Rituximab-Induced Serum Sickness Is More Frequent in Autoimmune Diseases

Rituximab-induced serum sickness (RISS) occurs when rituximab-treated patients experience tissue deposition of immune complexes, prompting a delayed hypersensitivity reaction. A systematic review published in 2015 identified 33 cases of RISS documented in 25 articles, finding that RISS occurred in patients with autoimmune conditions, as well as those with hematological malignancies. Moreover, some patients with RISS had human anti-chimeric antibodies directed against the murine component of rituximab. Although the serum sickness typically resolved within days, physicians occasionally reported substantial mortality from progressive glomerulonephritis or severe neurological complications.¹

A recent retrospective study evaluating the medical records of French patients with RISS has found data that reinforces the understanding that patients will generally recover rapidly from RISS—even absent corticosteroid therapy. Guillaume Bayer, MD, of CHRU de Tours, France, and colleagues also found patients were at risk for recurrence of RISS. Thus, the investigators conclude their paper by suggesting clinicians reconsider the use of rituximab in patients who have had RISS. Their findings were published online July 3 in the European Journal of Internal Medicine.²

“The present study reports 37 cases of well-documented RISS reported in France between 1998 and 2016, which is to our knowledge the largest series of RISS published so far,” write the authors in their discussion. “The most striking result for this series is that RISS occurred much more frequently (12-fold) when rituximab was prescribed to treat an autoimmune disease than a hematological malignancy. Although rituximab is not an approved treatment for patients with systemic lupus erythematosus (SLE), this pathology was the most representative autoimmune disorder in our study and furthermore seemed to be at higher risk for developing RISS (20-fold) than other autoimmune diseases.”

For 78% of patients in the series, physicians prescribed rituximab to treat an autoimmune disease. In half of the patients, serum sickness occurred after the first injection and had a median onset of 12 days. The most frequent manifestations of RISS were rheumatological symptoms (92%), fever (87%) and skin lesions (78%).
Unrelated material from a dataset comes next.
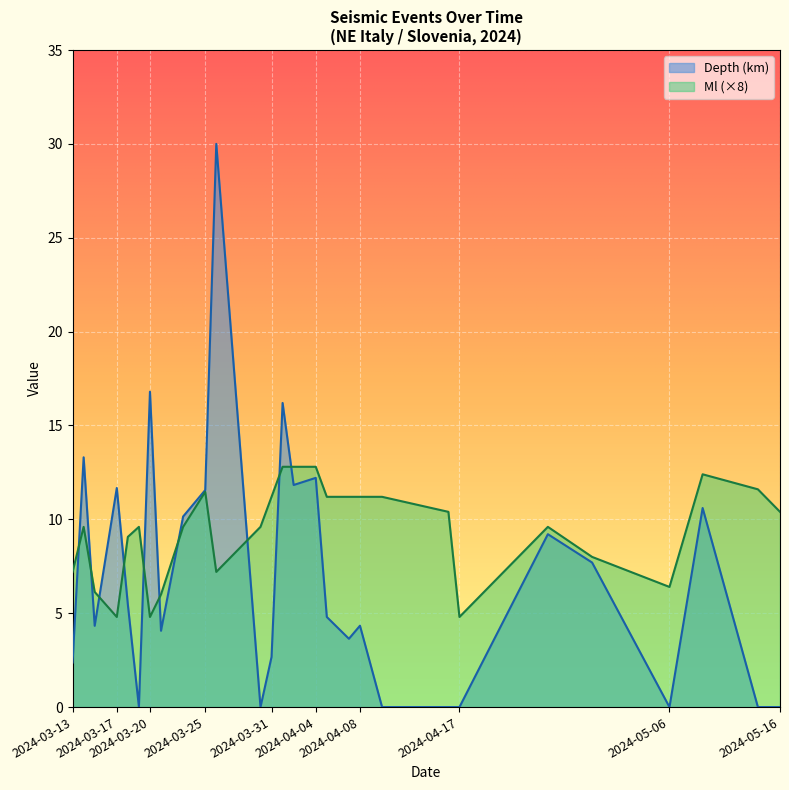

How many times do Ml and Depth cross each other?

18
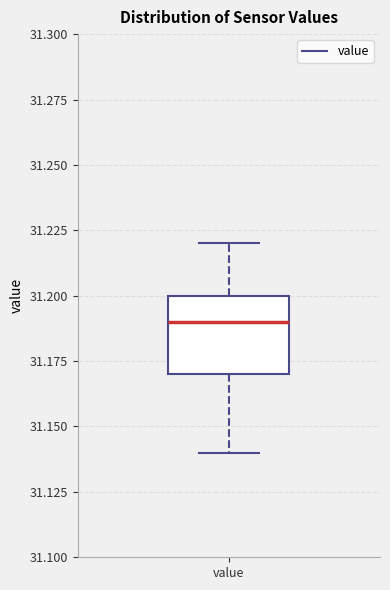

Where does the median line of the box for value sit on the y-axis? The values are not printed on the chart, so give them approximately, as read against the axis.

31.19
In their paper, the investigators proposed that rituximab causes RISS by triggering B cell lysis, which releases intracellular antigens into the serum and prompts the subsequent formation of antigen-antibody complexes. They posit that such complex formation would be more likely to occur in patients with elevated autoantibody production. If their hypothesis is correct, then it would explain why patients with autoimmune disease have a higher incidence of RISS than patients with hematological malignancy. It would also explain the occurrence of RISS after a single rituximab injection.